### [PASSAGE SHOWN]
****************
Previews: Everyone knew Animal Crossing would be coming to the Wii, but no one was expecting WiiSpeak (good) or GameCube graphics (bad) to be part of it. Here's David's take on the new game.
Nintendo announced three major first-party titles at its E3 press conference. Two of these were the upcoming Wii Series titles, Wii Sports Resort
and Wii Music
. The third was the long-awaited next installment of the Animal Crossing
series, entitled Animal Crossing: City Folk
The game is a sequel to the original Animal Crossing
that Nintendo released on the Gamecube in 2002 (although a Nintendo 64 version preceded it in Japan). Like the original, ?communication? game, Animal Crossing: City Folk
will center on the player interacting with the various anthropomorphic animals that inhabit their individual towns. Players will encounter many of the same characters from previous games such as that eternal haggler Tom Nook and the musically inclined canine, KK Slider. These animal friends usually have names that relate to their species. For example, the duck you encounter introduces himself as Bill (get it?).
Based upon the press conference and our time playing the game, it is safe to say that the game play remains largely the same as the GameCube installment. The game doesn't assign the player any specific goals that he or she must accomplish. It's all about the effort the player puts into it. If Animal Crossing: City Folk
follows the GameCube version as closely as it outwardly seems to, then players will spend a lot of time digging for fossils, fishing, and decorating their homes.
****************
### [ACTIVITY 1]
Decide whether each statement agrees with the Animal Crossing preview, answering yes or no and quoting the words of the preview that settle it: (a) Nintendo released the original Animal Crossing on the GameCube in 2002. (b) The game assigns the player specific goals to accomplish. (c) Nintendo announced five major first-party titles at its E3 press conference.
### [ACTIVITY 2]
Name every activity that, according to the Animal Crossing preview, players will spend a lot of time doing.
### [ACTIVITY 3]
From the Animal Crossing preview, set down the words between "Based upon the" and "decorating their homes.", inclusive.
The rows that come after this note are not needed.

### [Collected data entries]
****************
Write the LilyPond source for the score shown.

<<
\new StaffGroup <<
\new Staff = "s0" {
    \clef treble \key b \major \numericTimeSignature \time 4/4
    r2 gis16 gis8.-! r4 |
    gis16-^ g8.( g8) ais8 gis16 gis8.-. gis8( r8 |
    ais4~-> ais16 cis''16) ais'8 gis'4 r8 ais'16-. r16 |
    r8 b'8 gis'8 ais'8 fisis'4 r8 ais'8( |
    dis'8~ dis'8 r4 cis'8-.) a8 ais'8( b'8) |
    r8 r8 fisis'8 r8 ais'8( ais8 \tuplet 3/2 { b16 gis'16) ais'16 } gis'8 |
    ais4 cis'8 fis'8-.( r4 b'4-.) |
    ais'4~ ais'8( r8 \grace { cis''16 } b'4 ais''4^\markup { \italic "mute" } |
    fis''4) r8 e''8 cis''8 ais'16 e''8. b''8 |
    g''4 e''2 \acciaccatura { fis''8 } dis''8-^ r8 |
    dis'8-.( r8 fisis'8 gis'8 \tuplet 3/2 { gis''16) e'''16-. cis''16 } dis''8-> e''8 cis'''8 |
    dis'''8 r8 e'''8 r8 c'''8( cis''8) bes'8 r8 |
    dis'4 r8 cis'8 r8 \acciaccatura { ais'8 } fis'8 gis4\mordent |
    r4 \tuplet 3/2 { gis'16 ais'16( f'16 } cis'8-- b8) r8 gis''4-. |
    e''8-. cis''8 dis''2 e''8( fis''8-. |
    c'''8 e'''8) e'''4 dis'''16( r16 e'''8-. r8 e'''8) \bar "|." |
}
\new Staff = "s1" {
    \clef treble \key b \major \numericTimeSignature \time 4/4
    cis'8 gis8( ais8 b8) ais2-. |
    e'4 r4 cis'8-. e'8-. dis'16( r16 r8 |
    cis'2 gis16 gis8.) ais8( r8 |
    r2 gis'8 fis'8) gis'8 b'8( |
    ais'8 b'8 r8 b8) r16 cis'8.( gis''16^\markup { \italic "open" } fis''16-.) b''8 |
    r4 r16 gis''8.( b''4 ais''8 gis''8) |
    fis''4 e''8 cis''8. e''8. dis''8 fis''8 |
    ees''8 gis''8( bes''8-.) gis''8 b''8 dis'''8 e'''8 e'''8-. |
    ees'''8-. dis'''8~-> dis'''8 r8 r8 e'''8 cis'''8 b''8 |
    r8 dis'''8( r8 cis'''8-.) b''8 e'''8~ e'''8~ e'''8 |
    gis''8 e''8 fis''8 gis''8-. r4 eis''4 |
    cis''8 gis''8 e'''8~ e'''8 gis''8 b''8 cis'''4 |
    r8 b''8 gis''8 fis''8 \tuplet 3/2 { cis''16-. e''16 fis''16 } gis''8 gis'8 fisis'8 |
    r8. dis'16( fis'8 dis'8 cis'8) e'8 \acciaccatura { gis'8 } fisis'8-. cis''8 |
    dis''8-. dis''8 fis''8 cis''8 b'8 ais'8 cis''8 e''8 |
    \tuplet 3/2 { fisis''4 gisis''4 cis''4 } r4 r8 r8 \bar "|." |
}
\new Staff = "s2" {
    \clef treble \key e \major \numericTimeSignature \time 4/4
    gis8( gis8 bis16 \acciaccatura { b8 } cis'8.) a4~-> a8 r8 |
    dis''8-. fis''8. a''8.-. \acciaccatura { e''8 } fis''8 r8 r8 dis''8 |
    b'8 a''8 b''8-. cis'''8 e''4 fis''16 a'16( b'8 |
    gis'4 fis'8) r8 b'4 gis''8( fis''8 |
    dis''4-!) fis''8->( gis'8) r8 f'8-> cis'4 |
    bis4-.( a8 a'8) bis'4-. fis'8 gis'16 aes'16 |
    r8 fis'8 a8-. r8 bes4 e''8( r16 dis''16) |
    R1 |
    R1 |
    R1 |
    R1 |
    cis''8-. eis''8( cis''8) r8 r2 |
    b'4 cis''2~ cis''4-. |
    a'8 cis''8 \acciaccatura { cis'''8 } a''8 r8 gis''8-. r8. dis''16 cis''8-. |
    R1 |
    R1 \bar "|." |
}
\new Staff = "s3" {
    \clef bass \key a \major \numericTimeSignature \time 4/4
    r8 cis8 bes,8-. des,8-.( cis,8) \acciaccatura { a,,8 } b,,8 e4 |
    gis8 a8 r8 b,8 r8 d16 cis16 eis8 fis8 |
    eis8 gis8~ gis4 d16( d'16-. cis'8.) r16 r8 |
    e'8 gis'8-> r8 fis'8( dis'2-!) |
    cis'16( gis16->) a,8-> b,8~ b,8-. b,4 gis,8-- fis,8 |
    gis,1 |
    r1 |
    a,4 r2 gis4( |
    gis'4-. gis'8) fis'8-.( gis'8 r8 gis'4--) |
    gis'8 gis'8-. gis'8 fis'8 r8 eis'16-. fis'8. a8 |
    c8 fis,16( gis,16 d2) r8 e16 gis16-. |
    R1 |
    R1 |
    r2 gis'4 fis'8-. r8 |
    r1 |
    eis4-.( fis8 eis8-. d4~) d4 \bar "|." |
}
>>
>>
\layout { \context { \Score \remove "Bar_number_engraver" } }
****************
### [EXERCISE SOLUTION 1]
(a) Yes: "that Nintendo released on the Gamecube in 2002"
(b) No: "The game doesn't assign the player any specific goals that he or she must accomplish."
(c) No: "Nintendo announced three major first-party titles at its E3 press conference."

### [EXERCISE SOLUTION 2]
Digging for fossils, fishing, and decorating their homes.

### [EXERCISE SOLUTION 3]
Based upon the press conference and our time playing the game, it is safe to say that the game play remains largely the same as the GameCube installment. The game doesn't assign the player any specific goals that he or she must accomplish. It's all about the effort the player puts into it. If Animal Crossing: City Folk
follows the GameCube version as closely as it outwardly seems to, then players will spend a lot of time digging for fossils, fishing, and decorating their homes.